Hakim yang Vonis Ringan Penganiaya Pelajar Hingga Tewas Dilaporkan

- Tiga hakim dilaporkan ke KY, mendesak reformasi peradilan militer LBH Medan resmi melayangkan pengaduan ke Komisi Yudisial RI dan Badan Pengawas Mahkamah Agung
- Ibu korban tidak terima penganiaya anaknya divonis lebih ringan dari maling ayam
- Banyak kejanggalan di persidangan dari hasil visum hingga keterangan saksi
Medan, IDN Times – Vonis ringan 10 bulan penjara terhadap Sertu Riza Pahlivi, penganiaya pelajar 15 tahun Mikael Histon Sitanggang menuai kritik keras. Tiga hakim yang mengadili kasus itu disorot.
Lembaga Bantuan Hukum (LBH) Medan, melaporkan ketiga hakim di Pengadilan Militer I-02 itu. Mereka yakni Ketua Majelis Hakim Letkol Sus Ziky Suryadi, Hakim Anggota I Mayor Chk Iskandar Zulkarnaen dan Hakim Anggota II Mayor Chk Henlius Waruwu. Keluarga korban menilai keputusan ringan itu sangat tidak adil dan jauh dari rasa kemanusiaan.

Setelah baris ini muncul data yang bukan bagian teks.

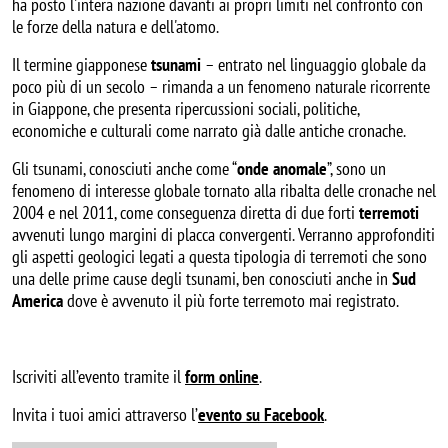
ha posto l'intera nazione davanti ai propri limiti nel confronto con
le forze della natura e dell'atomo.
Il termine giapponese
tsunami
– entrato nel linguaggio globale da
poco più di un secolo – rimanda a un fenomeno naturale ricorrente
in Giappone, che presenta ripercussioni sociali, politiche,
economiche e culturali come narrato già dalle antiche cronache.
Gli tsunami, conosciuti anche come “
onde anomale
”, sono un
fenomeno di interesse globale tornato alla ribalta delle cronache nel
2004 e nel 2011, come conseguenza diretta di due forti
terremoti
avvenuti lungo margini di placca convergenti. Verranno approfonditi
gli aspetti geologici legati a questa tipologia di terremoti che sono
una delle prime cause degli tsunami, ben conosciuti anche in
Sud
America
dove è avvenuto il più forte terremoto mai registrato.
Iscriviti all’evento tramite il
form online
.
Invita i tuoi amici attraverso l’
evento su Facebook
.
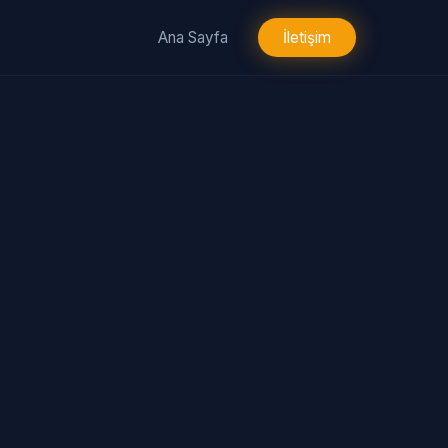
Ana Sayfa
İletişim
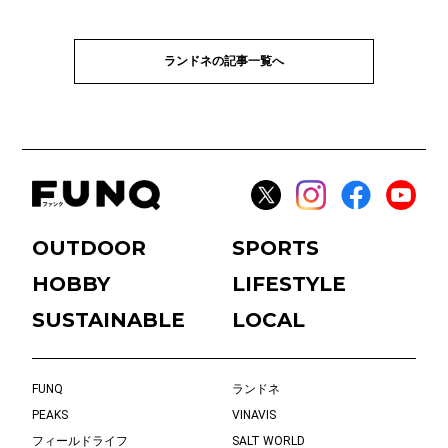
ランドネの記事一覧へ
OUTDOOR
SPORTS
HOBBY
LIFESTYLE
SUSTAINABLE
LOCAL
FUNQ
ランドネ
PEAKS
VINAVIS
フィールドライフ
SALT WORLD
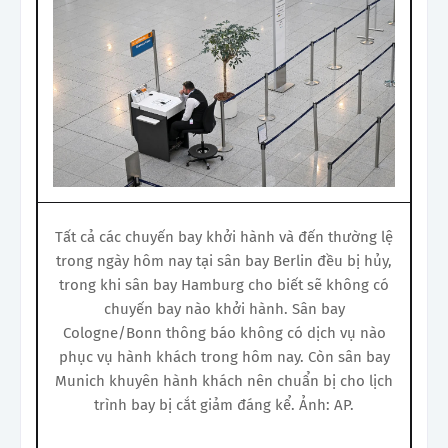
Tất cả các chuyến bay khởi hành và đến thường lệ
trong ngày hôm nay tại sân bay Berlin đều bị hủy,
trong khi sân bay Hamburg cho biết sẽ không có
chuyến bay nào khởi hành. Sân bay
Cologne/Bonn thông báo không có dịch vụ nào
phục vụ hành khách trong hôm nay. Còn sân bay
Munich khuyên hành khách nên chuẩn bị cho lịch
trình bay bị cắt giảm đáng kể. Ảnh: AP.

1. Tiga hakim dilaporkan ke KY, mendesak reformasi peradilan militer

LBH Medan resmi melayangkan pengaduan ke Komisi Yudisial RI dan Badan Pengawas Mahkamah Agung pada 6 November 2025, menilai majelis hakim melanggar Kode Etik dan Pedoman Perilaku Hakim.

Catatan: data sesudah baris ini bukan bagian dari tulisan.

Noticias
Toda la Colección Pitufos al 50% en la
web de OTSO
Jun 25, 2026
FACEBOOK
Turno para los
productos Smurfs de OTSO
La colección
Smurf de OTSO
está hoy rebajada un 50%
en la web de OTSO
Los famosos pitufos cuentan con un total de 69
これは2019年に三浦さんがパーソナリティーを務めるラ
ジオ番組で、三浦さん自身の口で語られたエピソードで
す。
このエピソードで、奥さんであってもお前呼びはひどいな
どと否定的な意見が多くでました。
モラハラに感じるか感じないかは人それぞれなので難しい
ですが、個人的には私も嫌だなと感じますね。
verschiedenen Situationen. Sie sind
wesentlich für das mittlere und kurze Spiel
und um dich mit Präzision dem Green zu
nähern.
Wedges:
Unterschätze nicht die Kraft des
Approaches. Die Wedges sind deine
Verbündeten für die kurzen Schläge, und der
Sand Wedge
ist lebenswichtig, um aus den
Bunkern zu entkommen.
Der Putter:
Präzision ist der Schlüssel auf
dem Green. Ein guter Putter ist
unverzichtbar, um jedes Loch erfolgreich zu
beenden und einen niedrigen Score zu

“Putusan ini bertentangan dengan prinsip adil, arif, dan profesional,” ujar Direktur LBH Medan Irvan Sahputra.
Mereka juga menilai Oditur Militer tidak serius memperjuangkan keadilan karena hanya menuntut hukuman 1 tahun penjara, padahal ancaman maksimal sesuai UU Perlindungan Anak Nomor 35 Tahun 2014 Pasal 80 ayat (3) mencapai 15 tahun penjara.

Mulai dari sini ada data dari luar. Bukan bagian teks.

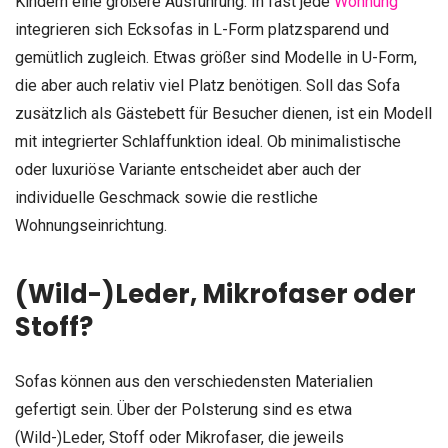
Kindern eine größere Ausführung. In fast jede
Wohnung
integrieren sich Ecksofas in L-Form platzsparend und
gemütlich zugleich. Etwas größer sind Modelle in U-Form,
die aber auch relativ viel Platz benötigen. Soll das Sofa
zusätzlich als Gästebett für Besucher dienen, ist ein Modell
mit integrierter Schlaffunktion ideal. Ob minimalistische
oder luxuriöse Variante entscheidet aber auch der
individuelle Geschmack sowie die restliche
Wohnungseinrichtung.
(Wild-)Leder, Mikrofaser oder
Stoff?
Sofas können aus den verschiedensten Materialien
gefertigt sein. Über der Polsterung sind es etwa
(Wild-)Leder, Stoff oder Mikrofaser, die jeweils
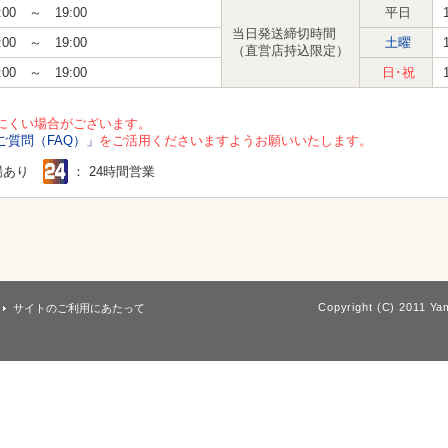
:00 ～ 19:00
平日
当日発送締切時間
:00 ～ 19:00
土曜
（直営店持込限定）
:00 ～ 19:00
日･祝
にくい場合がございます。
ご質問（FAQ）」
をご活用くださいますようお願いいたします。
場あり
： 24時間営業
Copyright (C) 2011 Yam
サイトのご利用にあたって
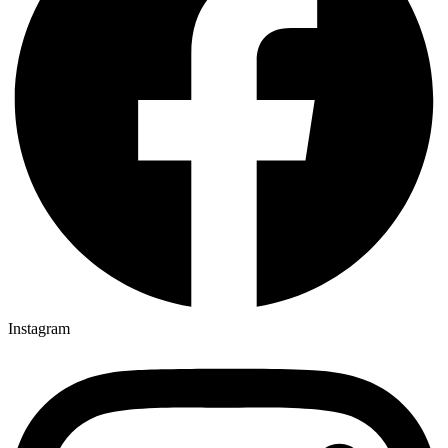
Instagram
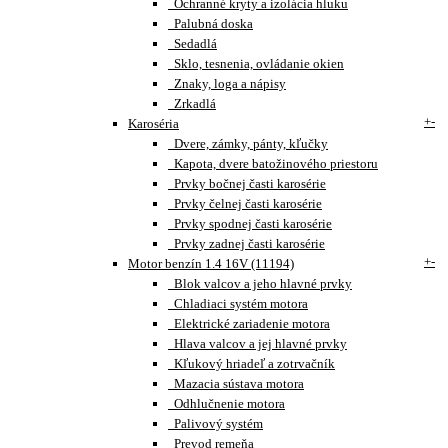
Ochranné kryty a izolácia hluku
Palubná doska
Sedadlá
Sklo, tesnenia, ovládanie okien
Znaky, loga a nápisy
Zrkadlá
+
-
Karoséria
Dvere, zámky, pánty, kľučky
Kapota, dvere batožinového priestoru
Prvky bočnej časti karosérie
Prvky čelnej časti karosérie
Prvky spodnej časti karosérie
Prvky zadnej časti karosérie
+
-
Motor benzín 1.4 16V (11194)
Blok valcov a jeho hlavné prvky
Chladiaci systém motora
Elektrické zariadenie motora
Hlava valcov a jej hlavné prvky
Kľukový hriadeľ a zotrvačník
Mazacia sústava motora
Odhlučnenie motora
Palivový systém
Prevod remeňa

LBH Medan juga mendesak Mahkamah Agung mencopot Kepala Pengadilan Militer I-02 Medan serta meminta reformasi peradilan militer, agar kasus seperti Mikael, hingga penyerangan warga Sibiru-biru tidak lagi diadili dengan vonis ringan.
2. Ibu korban tidak terima penganiaya anaknya divonis lebih ringan dari maling ayam

Sebelumnya, Lenny Damanik tak mampu menahan emosi saat mendengar vonis 10 bulan untuk pelaku yang menyebabkan anaknya meninggal dunia.
LBH Medan yang menjadi kuasa hukum keluarga menyebut, putusan ini justru melukai rasa keadilan publik, terutama bagi keluarga korban yang kehilangan anak di usia 15 tahun.
3. Banyak kejanggalan di persidangan: dari hasil visum hingga keterangan saksi

Keluarga dan LBH Medan menduga adanya kejanggalan serius dalam pertimbangan majelis hakim. Hakim menyebut tidak ditemukan luka pada tubuh korban, padahal dalam putusan disebut ada jejas di perut dan luka di kening akibat jatuh dari rel setinggi dua meter.
Kesaksian Ismail Syahputra Tampubolon juga menyebut korban sempat diserang sebelum jatuh, dan hal ini sejalan dengan keterangan Naura Panjaitan, saksi lain yang kini telah meninggal dunia. Namun, keterangan saksi-saksi ini tidak dijadikan dasar kuat dalam putusan.